INSTRUCTIONS FOR THE TASK
Start at the line below containing "[511,236,621,250] FlightDesktopServer ->" and stop at the line containing "[210,204,259,217] [50,220,298,235] startup.". Repeat every line of that stretch exactly, and nothing outside it.

INPUT
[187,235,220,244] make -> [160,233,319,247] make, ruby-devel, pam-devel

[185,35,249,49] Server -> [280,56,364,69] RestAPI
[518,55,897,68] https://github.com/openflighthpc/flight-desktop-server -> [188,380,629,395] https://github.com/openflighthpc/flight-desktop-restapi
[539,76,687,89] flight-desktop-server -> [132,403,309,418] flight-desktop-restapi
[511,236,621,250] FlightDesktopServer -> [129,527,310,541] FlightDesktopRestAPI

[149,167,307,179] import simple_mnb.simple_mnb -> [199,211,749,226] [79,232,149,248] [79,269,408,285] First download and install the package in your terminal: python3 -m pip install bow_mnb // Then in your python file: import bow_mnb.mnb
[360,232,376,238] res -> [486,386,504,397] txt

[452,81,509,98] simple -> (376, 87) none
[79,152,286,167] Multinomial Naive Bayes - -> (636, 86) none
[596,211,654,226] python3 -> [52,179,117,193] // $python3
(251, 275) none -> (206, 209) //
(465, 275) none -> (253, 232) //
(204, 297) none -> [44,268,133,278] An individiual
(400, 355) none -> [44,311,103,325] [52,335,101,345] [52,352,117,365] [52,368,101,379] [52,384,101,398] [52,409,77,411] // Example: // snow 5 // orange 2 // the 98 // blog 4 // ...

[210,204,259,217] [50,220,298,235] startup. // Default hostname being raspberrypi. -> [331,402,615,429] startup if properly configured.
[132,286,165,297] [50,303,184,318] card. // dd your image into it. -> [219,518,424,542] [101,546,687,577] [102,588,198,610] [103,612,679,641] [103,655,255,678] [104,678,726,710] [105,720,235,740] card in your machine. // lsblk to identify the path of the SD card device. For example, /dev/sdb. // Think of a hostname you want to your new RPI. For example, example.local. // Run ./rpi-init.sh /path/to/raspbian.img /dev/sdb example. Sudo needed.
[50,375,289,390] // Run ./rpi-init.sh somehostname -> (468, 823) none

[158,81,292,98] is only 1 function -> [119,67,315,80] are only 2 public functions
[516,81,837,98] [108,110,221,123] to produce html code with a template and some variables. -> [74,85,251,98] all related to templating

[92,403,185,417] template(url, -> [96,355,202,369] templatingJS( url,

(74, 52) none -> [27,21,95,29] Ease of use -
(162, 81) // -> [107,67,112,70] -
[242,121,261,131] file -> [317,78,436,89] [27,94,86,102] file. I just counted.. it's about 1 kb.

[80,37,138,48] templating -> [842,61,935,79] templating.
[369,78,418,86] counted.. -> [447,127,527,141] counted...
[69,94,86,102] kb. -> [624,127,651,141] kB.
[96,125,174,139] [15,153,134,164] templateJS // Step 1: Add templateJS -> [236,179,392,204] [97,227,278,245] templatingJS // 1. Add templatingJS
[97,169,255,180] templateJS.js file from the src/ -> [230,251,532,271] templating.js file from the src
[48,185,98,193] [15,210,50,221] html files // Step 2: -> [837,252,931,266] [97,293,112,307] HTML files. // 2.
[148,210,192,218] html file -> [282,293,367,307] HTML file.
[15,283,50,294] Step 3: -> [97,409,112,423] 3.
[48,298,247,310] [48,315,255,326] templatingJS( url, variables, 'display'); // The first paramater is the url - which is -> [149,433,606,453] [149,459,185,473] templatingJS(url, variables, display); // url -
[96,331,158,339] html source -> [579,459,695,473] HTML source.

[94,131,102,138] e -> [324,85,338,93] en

RESPONSE AREA
[511,236,621,250] FlightDesktopServer -> [129,527,310,541] FlightDesktopRestAPI

[149,167,307,179] import simple_mnb.simple_mnb -> [199,211,749,226] [79,232,149,248] [79,269,408,285] First download and install the package in your terminal: python3 -m pip install bow_mnb // Then in your python file: import bow_mnb.mnb
[360,232,376,238] res -> [486,386,504,397] txt

[452,81,509,98] simple -> (376, 87) none
[79,152,286,167] Multinomial Naive Bayes - -> (636, 86) none
[596,211,654,226] python3 -> [52,179,117,193] // $python3
(251, 275) none -> (206, 209) //
(465, 275) none -> (253, 232) //
(204, 297) none -> [44,268,133,278] An individiual
(400, 355) none -> [44,311,103,325] [52,335,101,345] [52,352,117,365] [52,368,101,379] [52,384,101,398] [52,409,77,411] // Example: // snow 5 // orange 2 // the 98 // blog 4 // ...

[210,204,259,217] [50,220,298,235] startup. // Default hostname being raspberrypi. -> [331,402,615,429] startup if properly configured.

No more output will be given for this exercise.